I am trying to prove if R and R' are two reduced row echelon matrices, and have the same nullspaces, they are identical. I have observed this when testing them, but I have trouble finding a formal proof.
I tried reading this question and extracting a general solution, but this question is focused on a particular 2 by 3 matrix whereas I am trying to find a formal proof for an m by n matrix.
I believe I should start by writing two general reduced row echelon matrices, writing Rx=R'x=0 and finding a general answer for each row, then proving they are equal, but I have trouble proving it generally and without presumptions.
Thank you in advance.
Best Answer
Here is an attempt at a direct proof (which is unfortunately more complicated than I would have hoped).
It suffices to show that the RREF can be recovered from the nullspace.
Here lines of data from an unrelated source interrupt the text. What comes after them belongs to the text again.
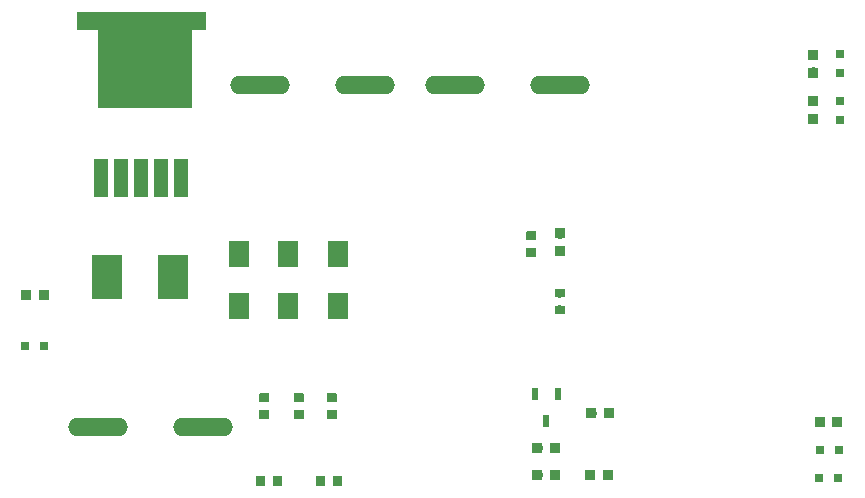
<source format=gtp>
G04*
G04 #@! TF.GenerationSoftware,Altium Limited,Altium Designer,20.2.6 (244)*
G04*
G04 Layer_Color=8421504*
%FSLAX24Y24*%
%MOIN*%
G70*
G04*
G04 #@! TF.SameCoordinates,601DEEF6-7E2B-4F85-A560-B3D03E394376*
G04*
G04*
G04 #@! TF.FilePolarity,Positive*
G04*
G01*
G75*
%ADD14R,0.0354X0.0315*%
%ADD15R,0.0340X0.0318*%
%ADD16R,0.0209X0.0421*%
%ADD17R,0.0318X0.0340*%
%ADD18R,0.0315X0.0315*%
%ADD19R,0.0315X0.0315*%
%ADD20R,0.0984X0.1496*%
%ADD21O,0.2000X0.0600*%
%ADD22R,0.0453X0.1260*%
%ADD23C,0.0600*%
%ADD24R,0.0315X0.0354*%
%ADD25R,0.0669X0.0860*%
G36*
X38670Y46432D02*
Y46234D01*
X38554Y46126D01*
X38446D01*
X38330Y46234D01*
Y46432D01*
X38355Y46457D01*
X38645D01*
X38670Y46432D01*
D02*
G37*
G36*
Y45770D02*
Y45572D01*
X38645Y45546D01*
X38355D01*
X38330Y45572D01*
Y45770D01*
X38446Y45878D01*
X38554D01*
X38670Y45770D01*
D02*
G37*
G36*
Y44889D02*
Y44691D01*
X38554Y44583D01*
X38446D01*
X38330Y44691D01*
Y44889D01*
X38355Y44915D01*
X38645D01*
X38670Y44889D01*
D02*
G37*
G36*
X18250Y47143D02*
X17800D01*
Y44543D01*
X14650D01*
Y47143D01*
X13950D01*
Y47743D01*
X18250D01*
Y47143D01*
D02*
G37*
G36*
X38670Y44227D02*
Y44029D01*
X38645Y44004D01*
X38355D01*
X38330Y44029D01*
Y44227D01*
X38446Y44335D01*
X38554D01*
X38670Y44227D01*
D02*
G37*
G36*
X30220Y40480D02*
Y40282D01*
X30104Y40174D01*
X29996D01*
X29880Y40282D01*
Y40480D01*
X29905Y40505D01*
X30195D01*
X30220Y40480D01*
D02*
G37*
G36*
X29270Y40399D02*
Y40283D01*
X29154Y40124D01*
X29046D01*
X28930Y40283D01*
Y40399D01*
X28955Y40424D01*
X29245D01*
X29270Y40399D01*
D02*
G37*
G36*
X30220Y39818D02*
Y39620D01*
X30195Y39595D01*
X29905D01*
X29880Y39620D01*
Y39818D01*
X29996Y39926D01*
X30104D01*
X30220Y39818D01*
D02*
G37*
G36*
X29270Y39717D02*
Y39601D01*
X29245Y39576D01*
X28955D01*
X28930Y39601D01*
Y39717D01*
X29046Y39876D01*
X29154D01*
X29270Y39717D01*
D02*
G37*
G36*
X30220Y38475D02*
Y38358D01*
X30104Y38200D01*
X29996D01*
X29880Y38358D01*
Y38475D01*
X29905Y38500D01*
X30195D01*
X30220Y38475D01*
D02*
G37*
G36*
X13005Y38445D02*
Y38155D01*
X12980Y38130D01*
X12782D01*
X12674Y38246D01*
Y38354D01*
X12782Y38470D01*
X12980D01*
X13005Y38445D01*
D02*
G37*
G36*
X12426Y38354D02*
Y38246D01*
X12318Y38130D01*
X12120D01*
X12095Y38155D01*
Y38445D01*
X12120Y38470D01*
X12318D01*
X12426Y38354D01*
D02*
G37*
G36*
X30220Y37793D02*
Y37676D01*
X30195Y37651D01*
X29905D01*
X29880Y37676D01*
Y37793D01*
X29996Y37952D01*
X30104D01*
X30220Y37793D01*
D02*
G37*
G36*
X22620Y34999D02*
Y34883D01*
X22504Y34724D01*
X22396D01*
X22280Y34883D01*
Y34999D01*
X22305Y35024D01*
X22595D01*
X22620Y34999D01*
D02*
G37*
G36*
X21520D02*
Y34883D01*
X21404Y34724D01*
X21296D01*
X21180Y34883D01*
Y34999D01*
X21205Y35024D01*
X21495D01*
X21520Y34999D01*
D02*
G37*
G36*
X20370D02*
Y34883D01*
X20254Y34724D01*
X20146D01*
X20030Y34883D01*
Y34999D01*
X20055Y35024D01*
X20345D01*
X20370Y34999D01*
D02*
G37*
G36*
X31855Y34495D02*
Y34205D01*
X31830Y34180D01*
X31632D01*
X31524Y34296D01*
Y34404D01*
X31632Y34520D01*
X31830D01*
X31855Y34495D01*
D02*
G37*
G36*
X31276Y34404D02*
Y34296D01*
X31168Y34180D01*
X30970D01*
X30945Y34205D01*
Y34495D01*
X30970Y34520D01*
X31168D01*
X31276Y34404D01*
D02*
G37*
G36*
X22620Y34317D02*
Y34201D01*
X22595Y34176D01*
X22305D01*
X22280Y34201D01*
Y34317D01*
X22396Y34476D01*
X22504D01*
X22620Y34317D01*
D02*
G37*
G36*
X21520D02*
Y34201D01*
X21495Y34176D01*
X21205D01*
X21180Y34201D01*
Y34317D01*
X21296Y34476D01*
X21404D01*
X21520Y34317D01*
D02*
G37*
G36*
X20370D02*
Y34201D01*
X20345Y34176D01*
X20055D01*
X20030Y34201D01*
Y34317D01*
X20146Y34476D01*
X20254D01*
X20370Y34317D01*
D02*
G37*
G36*
X39465Y34195D02*
Y33905D01*
X39439Y33880D01*
X39241D01*
X39133Y33996D01*
Y34104D01*
X39241Y34220D01*
X39439D01*
X39465Y34195D01*
D02*
G37*
G36*
X38885Y34104D02*
Y33996D01*
X38777Y33880D01*
X38579D01*
X38554Y33905D01*
Y34195D01*
X38579Y34220D01*
X38777D01*
X38885Y34104D01*
D02*
G37*
G36*
X30055Y33345D02*
Y33055D01*
X30030Y33030D01*
X29832D01*
X29724Y33146D01*
Y33254D01*
X29832Y33370D01*
X30030D01*
X30055Y33345D01*
D02*
G37*
G36*
X29476Y33254D02*
Y33146D01*
X29368Y33030D01*
X29170D01*
X29145Y33055D01*
Y33345D01*
X29170Y33370D01*
X29368D01*
X29476Y33254D01*
D02*
G37*
G36*
X31805Y32445D02*
Y32155D01*
X31780Y32130D01*
X31582D01*
X31474Y32246D01*
Y32354D01*
X31582Y32470D01*
X31780D01*
X31805Y32445D01*
D02*
G37*
G36*
X31226Y32354D02*
Y32246D01*
X31118Y32130D01*
X30920D01*
X30895Y32155D01*
Y32445D01*
X30920Y32470D01*
X31118D01*
X31226Y32354D01*
D02*
G37*
G36*
X30055Y32445D02*
Y32155D01*
X30030Y32130D01*
X29832D01*
X29724Y32246D01*
Y32354D01*
X29832Y32470D01*
X30030D01*
X30055Y32445D01*
D02*
G37*
G36*
X29476Y32354D02*
Y32246D01*
X29368Y32130D01*
X29170D01*
X29145Y32155D01*
Y32445D01*
X29170Y32470D01*
X29368D01*
X29476Y32354D01*
D02*
G37*
G36*
X22774Y32245D02*
Y31955D01*
X22749Y31930D01*
X22633D01*
X22474Y32046D01*
Y32154D01*
X22633Y32270D01*
X22749D01*
X22774Y32245D01*
D02*
G37*
G36*
X22226Y32154D02*
Y32046D01*
X22067Y31930D01*
X21951D01*
X21926Y31955D01*
Y32245D01*
X21951Y32270D01*
X22067D01*
X22226Y32154D01*
D02*
G37*
G36*
X20774Y32245D02*
Y31955D01*
X20749Y31930D01*
X20633D01*
X20474Y32046D01*
Y32154D01*
X20633Y32270D01*
X20749D01*
X20774Y32245D01*
D02*
G37*
G36*
X20226Y32154D02*
Y32046D01*
X20067Y31930D01*
X19951D01*
X19926Y31955D01*
Y32245D01*
X19951Y32270D01*
X20067D01*
X20226Y32154D01*
D02*
G37*
D14*
X21350Y34324D02*
D03*
Y34876D02*
D03*
X20200Y34324D02*
D03*
Y34876D02*
D03*
X30050Y38351D02*
D03*
Y37800D02*
D03*
X22450Y34324D02*
D03*
Y34876D02*
D03*
X29100Y40276D02*
D03*
Y39724D02*
D03*
D15*
X30050Y39753D02*
D03*
Y40347D02*
D03*
X38500Y46298D02*
D03*
Y45705D02*
D03*
Y44163D02*
D03*
Y44756D02*
D03*
D16*
X29974Y34997D02*
D03*
X29226D02*
D03*
X29600Y34103D02*
D03*
D17*
X31103Y34350D02*
D03*
X31697D02*
D03*
X31053Y32300D02*
D03*
X31647D02*
D03*
X29303Y33200D02*
D03*
X29897D02*
D03*
X29303Y32300D02*
D03*
X29897D02*
D03*
X38713Y34050D02*
D03*
X39306D02*
D03*
X12253Y38300D02*
D03*
X12847D02*
D03*
D18*
X38696Y32199D02*
D03*
X39326Y32201D02*
D03*
X39365Y33141D02*
D03*
X38735Y33138D02*
D03*
X12865Y36601D02*
D03*
X12235Y36599D02*
D03*
D19*
X39401Y45685D02*
D03*
X39399Y46315D02*
D03*
X39401Y44135D02*
D03*
X39399Y44765D02*
D03*
D20*
X17152Y38900D02*
D03*
X14948D02*
D03*
D21*
X20050Y45300D02*
D03*
X23550D02*
D03*
X18150Y33900D02*
D03*
X14650D02*
D03*
X26550Y45300D02*
D03*
X30050D02*
D03*
D22*
X14760Y42200D02*
D03*
X16100D02*
D03*
X15430D02*
D03*
X16770D02*
D03*
X17440D02*
D03*
D23*
X16150Y47300D02*
D03*
D24*
X20626Y32100D02*
D03*
X20074D02*
D03*
X22074D02*
D03*
X22626D02*
D03*
D25*
X20993Y39666D02*
D03*
Y37934D02*
D03*
X19350D02*
D03*
Y39666D02*
D03*
X22650Y37934D02*
D03*
Y39666D02*
D03*
M02*

</source>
Let $R$ denote an RREF matrix with $n$ columns; we proceed inductively over $n$. For the case of $n=1$, there are two possible RREF matrices corresponding to the two possible nullspaces.
For $n > 1$, let $U$ denote the nullspace of $R$. Let $R'$ denote the matrix obtained by deleting the last column of $R$. We note that the nullspace of $R'$ has the same dimension as (and is "essentially equal" to) $$ U' = U \cap \operatorname{span}\{e_1,\dots,e_{n-1}\}, $$ where $e_1,\dots,e_n$ denote the standard basis of $\Bbb R^n$. There are two possibilities: in the case that $U' = U$, the final column of $R$ must be linearly independent of the rest, which means that the final column must be a pivot column. For the case that $U' \subsetneq U$, let $p_1<\cdots<p_r$ denote the indexes of the pivot columns of $r$, so that $Re_{p_i} = e_i$ for each $i = 1,\dots,k$. It follows that the final column $Re_n$ of $R$ satisfies $$ Re_n = \sum_{i=1}^k r_{in} e_i = \sum_{i=1}^k r_{in} R e_{p_i} \implies\\ R\left[e_n - \sum_{i=1}^k r_{in} e_{p_i}\right] = 0. $$ That is, if $v = e_n - \sum_{i=1}^k r_{in} e_{p_i}$, then $U = U' + \operatorname{span}(v)$.
I claim that for any $w = e_n - \sum_{i = 1}^k s_{in} e_{p_i}$, we can only have $U' + \operatorname{span}(v) = U' + \operatorname{span}(w)$ if $r_{in} = s_{in}$ for all $i$. If this is proved, then the final column of $R$ is uniquely determined by $U$, which would allow us to finish the proof.